The road we stood on then stretched on forever, but not far enough to reach here where I

now am. Maybe it zigzags so wildly, our respective neuroses, our whims, our dreams, our

wings, that it’ll be years before I find you on these jagged roads.

But how to dramatise the accidental meeting that will surely perchance one of these days?

It will take place in the frame of barely a minute, our tired eyes meeting, afraid you will

look so deep enough to see the hollowness, the bottomless pit, the vacancy signs, the

stagnant failures… afraid I’ll see in yours the same thing. You will note my new hair

color, I will number your piercings, into which we have put all our hopes that someone

who knew us, somewhere, will notice that we have changed, that everyone new will

never see what’s gone but always is.

Will we be growing forever, flowering seasonally, changing colors? To say we will be

able to finally show each other our wings? But what I found after you left, after I left off,

is that we are no longer live butterflies, but the kind in museums instead, forced to reveal

our broken, faded, weathered, dead glory for the appreciation of others. Immobile,

because it hurts too much to live a life which is fleeting, solitary, and painfully

individual. A glimpse of red-white-black wings, and you were gone forever. There will

be so many others of all colors, just as pretty and majestic, but it’s not about who you

were. It’s about who I was. Standing in the garden of my youth, chasing you relentlessly,

the first one I ever saw. I was young enough, I still believed I could catch you.

(home in three weeks, but it won’t be anymore)
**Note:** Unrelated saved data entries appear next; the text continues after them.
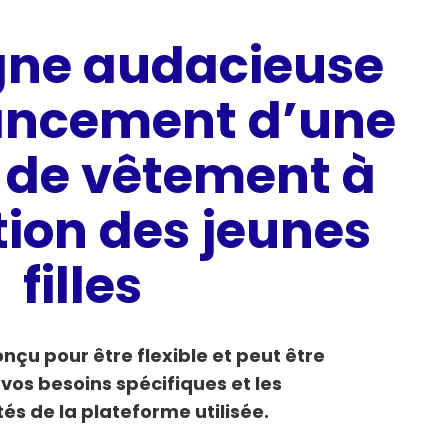
ne audacieuse
lancement d’une
de vêtement à
tion des jeunes
filles
nçu pour être flexible et peut être
 vos besoins spécifiques et les
tés de la plateforme utilisée.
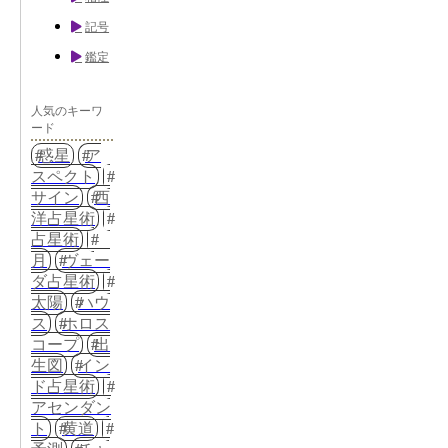
記号
鑑定
人気のキーワ
ード
惑星
ア
スペクト
サイン
西
洋占星術
占星術
月
ヴェー
ダ占星術
太陽
ハウ
ス
ホロス
コープ
出
生図
イン
ド占星術
アセンダン
ト
黄道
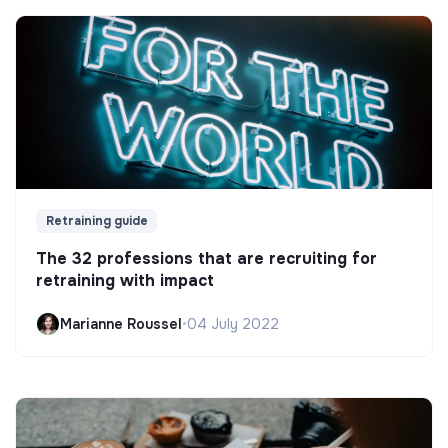
Retraining guide
The 32 professions that are recruiting for
retraining with impact
Marianne Roussel
•
04 July 2022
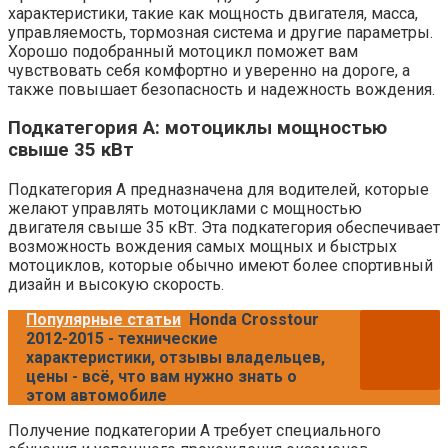
характеристики, такие как мощность двигателя, масса,
управляемость, тормозная система и другие параметры.
Хорошо подобранный мотоцикл поможет вам
чувствовать себя комфортно и уверенно на дороге, а
также повышает безопасность и надежность вождения.
Подкатегория A: мотоциклы мощностью
свыше 35 кВт
Подкатегория A предназначена для водителей, которые
желают управлять мотоциклами с мощностью
двигателя свыше 35 кВт. Эта подкатегория обеспечивает
возможность вождения самых мощных и быстрых
мотоциклов, которые обычно имеют более спортивный
дизайн и высокую скорость.
Популярные статьи
Honda Crosstour
2012-2015 - технические
характеристики, отзывы владельцев,
цены - всё, что вам нужно знать о
этом автомобиле
Получение подкатегории A требует специального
We are mad, it is what makes us pretty. We are scratching tinfoil from skins. I am

papering the moon with crepe paper. I often think I can hold the moon, standing in a field

with fingers crossed over my eyes.

I breathe to let all the molecules in, to digest the very light, as though all the grime and

salt might somehow cleanse my insides. I need a light source to digest, of skin, sex,

smiles and power, that will hold me forever and muffle my screams, for even this is better

than the hopelessness of freedom. I need to hide in the cavity of a dragon’s tooth,

cocooned in warm womb flesh.

I have shortcomings, and I’m not proud of them, I make no excuses for them, and I desire

to change every one of them. Can NO one else in the universe say that for themselves?
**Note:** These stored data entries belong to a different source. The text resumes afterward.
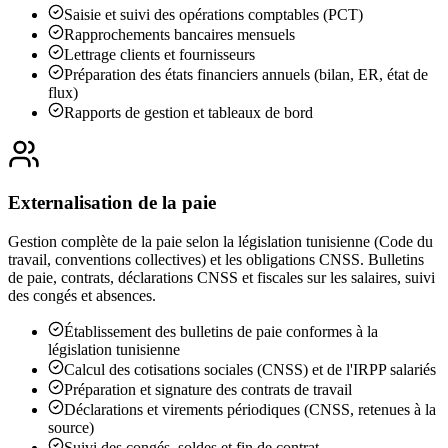
Saisie et suivi des opérations comptables (PCT)
Rapprochements bancaires mensuels
Lettrage clients et fournisseurs
Préparation des états financiers annuels (bilan, ER, état de
flux)
Rapports de gestion et tableaux de bord
Externalisation de la paie
Gestion complète de la paie selon la législation tunisienne (Code du
travail, conventions collectives) et les obligations CNSS. Bulletins
de paie, contrats, déclarations CNSS et fiscales sur les salaires, suivi
des congés et absences.
Établissement des bulletins de paie conformes à la
législation tunisienne
Calcul des cotisations sociales (CNSS) et de l'IRPP salariés
Préparation et signature des contrats de travail
Déclarations et virements périodiques (CNSS, retenues à la
source)
Suivi des congés, soldes et fin de contrat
I’m too quick to react. I don’t think before I speak. I don’t listen. I make up my mind and

it’s hard to sway me. If I distrust you – and I distrust almost everyone – it’s a hell of a

task convincing me that you’re ever telling me the truth.

I’m self absorbed. I only ever think about myself. I give gifts and compliments and love

propelled by grandiose fantasies of being loved by everyone around me, or at least being

able to love myself, but the central focus of all my giving is my own receiving end.

I’m a hypocrite. I shouldn’t even be writing about my flaws, because I’ve surely

modelled it cunningly, omitting the deepest flaws, embellishing on the easiest ones.

And anyone who stayed did so because it was the easy option at the time, the best option

at the time. They use you up while there’s no one else around to make better use of, talk

to you because it’s easier than conflict. But I fight, I don’t flight. I would, if you would

just give me something worth fighting for.

Everything you do is a (fucking waste of time)

Where

She called me brave, it instilled a curious feeling that reminded me of childhood. How

brave of you to walk down the street alone! No one else could admire me and demean me

so simultaneously. I loved her for that.